Requests is doing it because there's a netrc value set for bsky.social.

Tracing the initial login request:

https://github.com/mikf/gallery-dl/blob/master/gallery_dl/extractor/common.py#L172 kwargs['headers'] is {'Content-Type': 'application/json'}

https://github.com/psf/requests/blob/main/src/requests/sessions.py#L575 req.headers is {'Content-Type': 'application/json'} auth is None

https://github.com/psf/requests/blob/main/src/requests/sessions.py#L478-L481 This is called; requests sets auth from netrc even though gallery-dl did not explicitly request it

https://github.com/psf/requests/blob/main/src/requests/sessions.py#L498 self.auth is None auth is a username/password tuple request.headers is {'Content-Type': 'application/json'} self.headers is

{'User-Agent': 'Mozilla/5.0 (Windows NT 10.0; Win64; x64; rv:128.0) Gecko/20100101 Firefox/128.0', 'Accept': '*/*', 'Accept-Language': 'en-US,en;q=0.5', 'Accept-Encoding': 'gzip, deflate, br', 'Referer': 'https://bsky.app/'}

p.headers is

{'User-Agent': 'Mozilla/5.0 (Windows NT 10.0; Win64; x64; rv:128.0) Gecko/20100101 Firefox/128.0', 'Accept': '*/*', 'Accept-Language': 'en-US,en;q=0.5', 'Accept-Encoding': 'gzip, deflate, br', 'Referer': 'https://bsky.app/', 'Content-Type': 'application/json', 'Content-Length': '64', 'Authorization': 'Basic TOKEN'}

Temporarily removing my bsky.social netrc entry works around the problem, even on origin/master. I hate this, but I still think gallery-dl should handle this case somehow.

mikf commented 3 days ago

Wow, now that's something I would have never expected.

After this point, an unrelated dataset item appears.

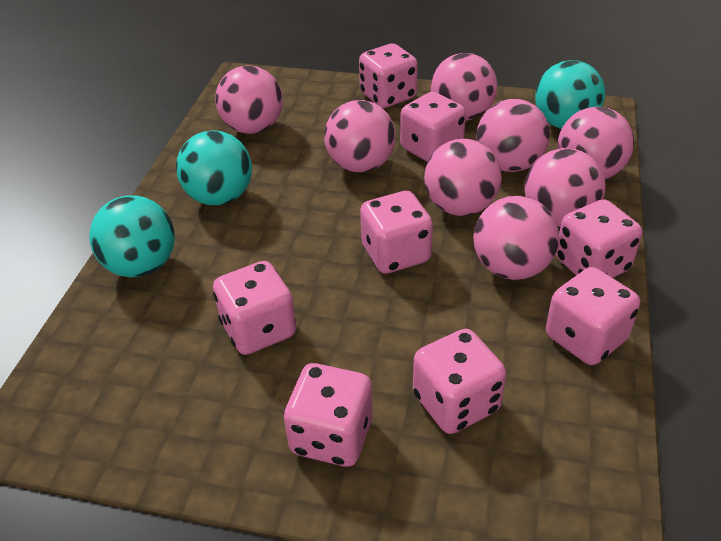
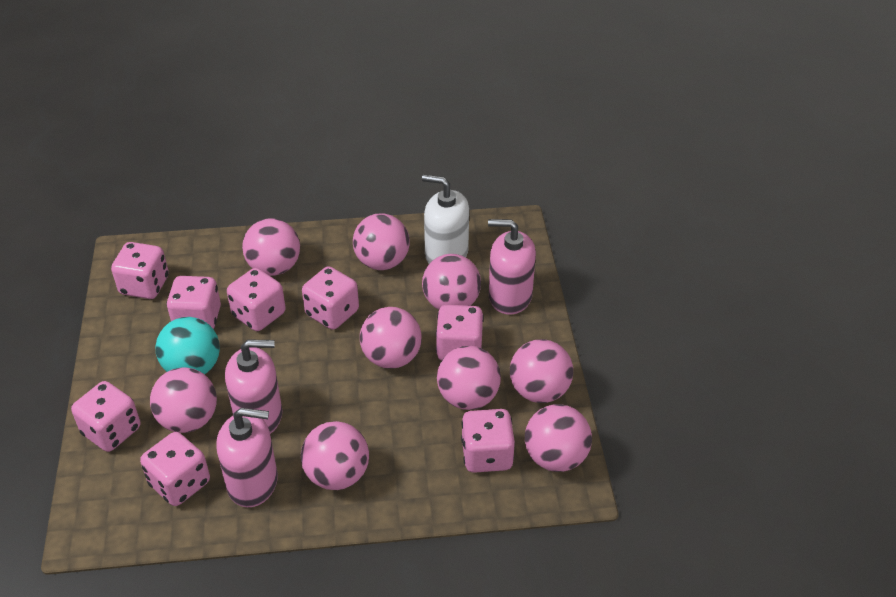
pink ball: 8 -> 9
pink soap dispenser: 0 -> 3
turquoise ball: 3 -> 1
white soap dispenser: 0 -> 1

Good find.

I'll probably add an option to disable requests' trust_env and/or use a "noop" session auth so requests doesn't try to interfere.

mikf commented 6 hours ago

Should be fixed with https://github.com/mikf/gallery-dl/commit/0a72a5009c8d7bc46ac7f82a38e0c885107f8d26 by preventing requests from gathering .netrc auth and overwriting Authorization headers with it.